= Required action =
For the data below, say how many lines contain "ubicación". Only the number should be given.
---------- Dataset records ----------
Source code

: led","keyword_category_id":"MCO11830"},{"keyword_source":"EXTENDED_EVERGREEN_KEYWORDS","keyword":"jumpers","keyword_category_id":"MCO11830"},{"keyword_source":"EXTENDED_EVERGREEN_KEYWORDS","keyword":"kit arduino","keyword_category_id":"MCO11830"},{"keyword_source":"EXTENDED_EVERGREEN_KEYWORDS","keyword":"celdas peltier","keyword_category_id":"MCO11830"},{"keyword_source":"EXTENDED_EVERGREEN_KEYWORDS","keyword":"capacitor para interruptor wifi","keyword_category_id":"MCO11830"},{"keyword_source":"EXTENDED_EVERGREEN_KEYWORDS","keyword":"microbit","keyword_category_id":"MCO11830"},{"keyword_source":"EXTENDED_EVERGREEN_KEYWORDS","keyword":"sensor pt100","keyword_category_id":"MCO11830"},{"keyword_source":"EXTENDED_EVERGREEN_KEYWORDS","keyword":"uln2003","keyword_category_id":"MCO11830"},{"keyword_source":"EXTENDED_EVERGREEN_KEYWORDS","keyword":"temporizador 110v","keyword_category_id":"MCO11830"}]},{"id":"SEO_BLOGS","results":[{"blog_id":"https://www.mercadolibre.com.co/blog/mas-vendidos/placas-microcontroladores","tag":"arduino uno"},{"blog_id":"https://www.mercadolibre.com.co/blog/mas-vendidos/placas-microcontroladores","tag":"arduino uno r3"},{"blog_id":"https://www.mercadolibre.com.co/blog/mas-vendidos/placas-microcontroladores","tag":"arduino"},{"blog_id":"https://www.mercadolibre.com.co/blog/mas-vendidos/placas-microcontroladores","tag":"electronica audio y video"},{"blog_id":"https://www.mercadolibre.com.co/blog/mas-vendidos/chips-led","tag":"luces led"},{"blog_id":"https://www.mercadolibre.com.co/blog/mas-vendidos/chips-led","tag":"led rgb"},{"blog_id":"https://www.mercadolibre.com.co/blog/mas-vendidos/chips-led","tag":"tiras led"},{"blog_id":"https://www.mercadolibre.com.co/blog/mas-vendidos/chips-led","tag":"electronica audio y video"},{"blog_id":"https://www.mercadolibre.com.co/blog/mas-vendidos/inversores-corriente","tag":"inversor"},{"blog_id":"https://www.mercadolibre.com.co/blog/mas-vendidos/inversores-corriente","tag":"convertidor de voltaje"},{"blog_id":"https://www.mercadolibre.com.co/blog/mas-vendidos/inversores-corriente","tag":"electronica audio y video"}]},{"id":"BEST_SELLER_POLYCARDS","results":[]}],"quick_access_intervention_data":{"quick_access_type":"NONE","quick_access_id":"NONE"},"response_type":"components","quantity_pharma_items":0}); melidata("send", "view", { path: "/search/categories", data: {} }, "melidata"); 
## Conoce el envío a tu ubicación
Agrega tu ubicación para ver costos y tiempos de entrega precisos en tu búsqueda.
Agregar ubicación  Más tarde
----------
= Response to this task =
3